[Collected data]
= = = =
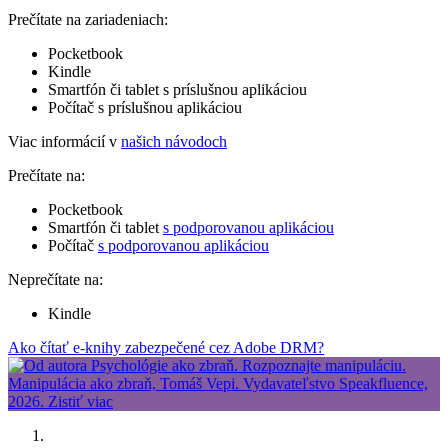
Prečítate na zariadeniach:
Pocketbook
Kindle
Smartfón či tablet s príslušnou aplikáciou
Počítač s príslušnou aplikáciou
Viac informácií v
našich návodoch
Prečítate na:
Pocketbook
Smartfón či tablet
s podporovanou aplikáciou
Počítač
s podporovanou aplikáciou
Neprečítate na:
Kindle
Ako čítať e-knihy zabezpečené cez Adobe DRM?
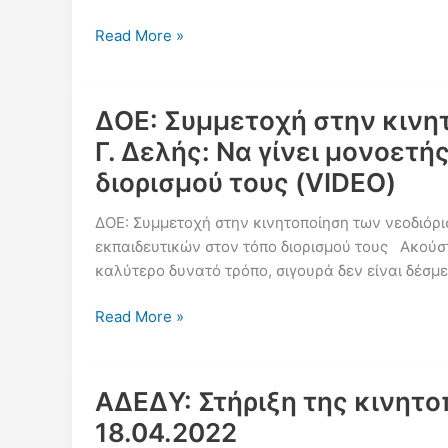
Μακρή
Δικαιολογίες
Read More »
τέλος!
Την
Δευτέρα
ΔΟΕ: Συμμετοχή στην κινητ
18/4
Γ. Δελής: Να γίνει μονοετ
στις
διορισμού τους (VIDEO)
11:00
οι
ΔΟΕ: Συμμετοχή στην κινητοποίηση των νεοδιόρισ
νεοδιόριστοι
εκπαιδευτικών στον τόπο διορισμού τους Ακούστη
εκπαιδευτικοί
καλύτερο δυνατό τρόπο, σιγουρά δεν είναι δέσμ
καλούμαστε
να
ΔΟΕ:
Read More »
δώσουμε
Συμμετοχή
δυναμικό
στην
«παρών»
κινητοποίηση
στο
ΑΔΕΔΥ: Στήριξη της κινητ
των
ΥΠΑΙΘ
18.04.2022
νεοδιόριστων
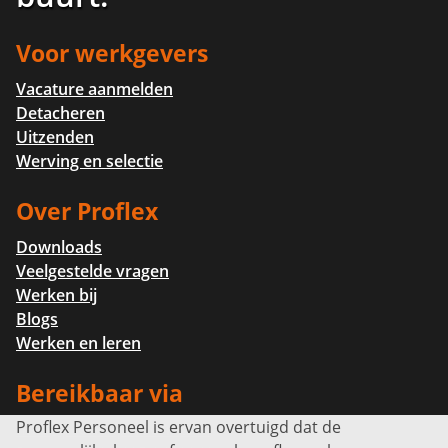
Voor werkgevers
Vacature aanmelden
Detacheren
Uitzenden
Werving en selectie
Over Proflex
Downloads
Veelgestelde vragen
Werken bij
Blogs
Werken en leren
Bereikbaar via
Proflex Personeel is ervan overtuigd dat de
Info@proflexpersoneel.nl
= = = =
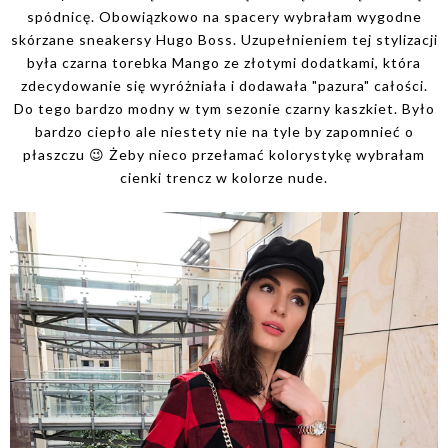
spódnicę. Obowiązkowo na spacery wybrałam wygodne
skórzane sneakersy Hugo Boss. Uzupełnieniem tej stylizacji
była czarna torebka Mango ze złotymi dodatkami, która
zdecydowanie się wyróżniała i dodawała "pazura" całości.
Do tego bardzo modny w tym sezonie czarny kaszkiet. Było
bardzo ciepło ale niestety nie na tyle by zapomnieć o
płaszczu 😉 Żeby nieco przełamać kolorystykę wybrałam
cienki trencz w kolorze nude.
= = = =
EXERCISE DIRECTIONS:
Put the lines from the line containing "spódnicę. Obowiązkowo na" up to and including the line containing "zdecydowanie się wyróżniała" into a JSON list of strings, with one string per line and any blank lines left out.

SOLUTION TO THIS PROBLEM:
[
  "spódnicę. Obowiązkowo na spacery wybrałam wygodne",
  "skórzane sneakersy Hugo Boss. Uzupełnieniem tej stylizacji",
  "była czarna torebka Mango ze złotymi dodatkami, która",
  "zdecydowanie się wyróżniała i dodawała \"pazura\" całości."
]